Ipsilateral ophthalmoparesis – A Horner syndrome with ipsilateral ophthalmoparesis, particularly involving the sixth cranial nerve, indicates a brain MRI and MRA with attention to the cavernous sinus.

Preganglionic second-order Horner syndrome – Patients with ptosis, miosis, and anhidrosis without neurologic symptoms localizing the lesion to the central nervous system should have an MRI or CT scan of the chest to evaluate the lung apex and paravertebral area (image 4) [40]. Ipsilateral axillary or arm pain also indicate this evaluation.

No associated ophthalmic or neurologic abnormalities – When there are no associated ophthalmic or neurologic abnormalities, the imaging evaluation cannot be so focused. In adults, imaging should extend across the paraspinal region, chest, and neck with MRI/MRA or CT and CTA to cover the region between the upper thoracic cord and the cranial base [40]. Children should also have abdominal imaging as mentioned above.

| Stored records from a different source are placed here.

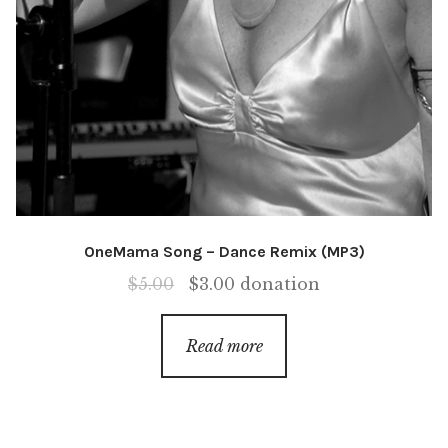
OneMama Song – Dance Remix (MP3)
Original
Current
$
5.00
$
3.00
donation
price
price
was:
is:
Read more
$5.00.
$3.00.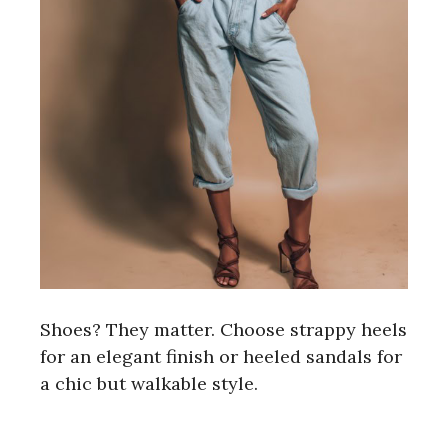
Shoes? They matter. Choose strappy heels
for an elegant finish or heeled sandals for
a chic but walkable style.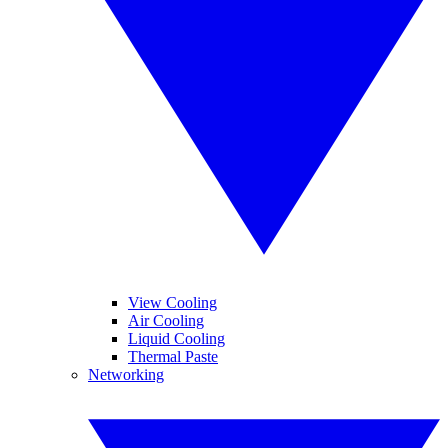
View Cooling
Air Cooling
Liquid Cooling
Thermal Paste
Networking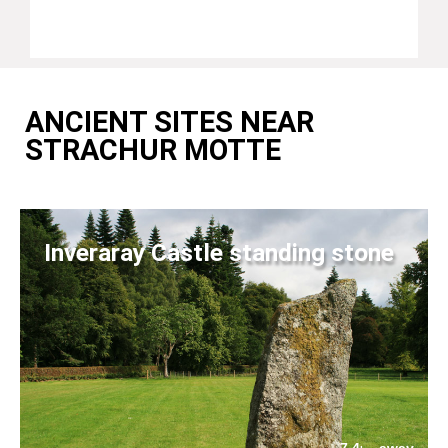
ANCIENT SITES NEAR
STRACHUR MOTTE
Inveraray Castle standing stone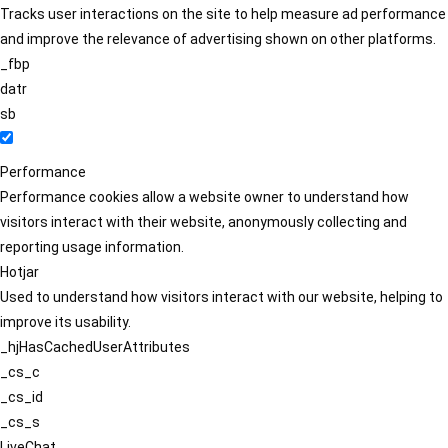
Tracks user interactions on the site to help measure ad performance
and improve the relevance of advertising shown on other platforms.
_fbp
datr
sb
Performance
Performance cookies allow a website owner to understand how
visitors interact with their website, anonymously collecting and
reporting usage information.
Hotjar
Used to understand how visitors interact with our website, helping to
improve its usability.
_hjHasCachedUserAttributes
_cs_c
_cs_id
_cs_s
LiveChat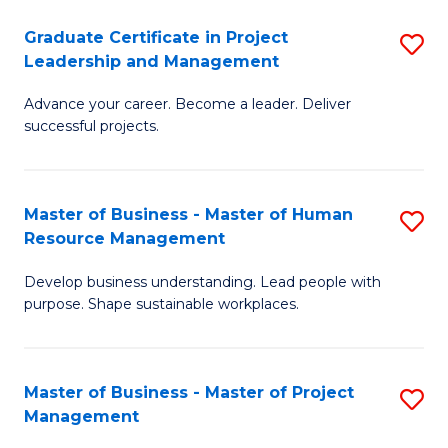
C
Graduate Certificate in Project
S
M
Leadership and Management
G
to
Advance your career. Become a leader. Deliver
Ce
C
successful projects.
in
Fa
Pr
Master of Business - Master of Human
S
L
Resource Management
M
a
Develop business understanding. Lead people with
of
M
purpose. Shape sustainable workplaces.
B
to
-
C
Master of Business - Master of Project
S
M
Fa
Management
M
of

SUMMARY AND RECOMMENDATIONS

Neuroanatomy and classification – Horner syndrome can be caused by a lesion anywhere along the three-neuron sympathetic (adrenergic) pathway that originates in the hypothalamus (figure 1). (See 'Neuroanatomy' above.)

Causes – The common etiologies of Horner syndrome are categorized by which of the three neurons is affected. The differential diagnosis is also distinct in children versus adults (table 1 and table 2). (See 'Classification and etiology' above.)

Clinical features – Classic signs of a Horner syndrome include miosis, ptosis, and anhidrosis (picture 1).

Miosis is typically mild, associated with a dilation lag, and most prominent in dim light.

Ptosis is mild; the lower lid may be slightly elevated.

Anhidrosis occurs only with first-order or second-order lesions and is often difficult to identify. (See 'Clinical features' above.)

Diagnosis – Horner syndrome should be confirmed pharmacologically with apraclonidine; cocaine is used in young children because apraclonidine is unsafe in infants.

One to two drops of 0.5% apraclonidine instilled in both eyes causes a reversal of anisocoria and ptosis in patients with Horner syndrome. (See 'Testing agents and procedures' above.)

Evaluation for underlying cause – Imaging is required when the cause of a Horner syndrome is not known. Imaging can be targeted according to accompanying abnormalities. As examples:

Brainstem symptoms or signs (eg, lateralized weakness or sensory deficit, homonymous hemianopia, diplopia, ataxia, or other cranial neuropathy) indicate a brain MRI.

Pain in the neck or face indicates an urgent evaluation for carotid artery dissection by neck MRI with T1-weighted, fat-suppressed sequences and magnetic resonance angiography (MRA).

When the Horner syndrome is an isolated abnormality, imaging with MRI or CT must extend from the cranial base to the upper thoracic cord; in children, it should include the abdomen because of the concern for neuroblastoma. (See 'Neuroimaging to identify etiology' above.)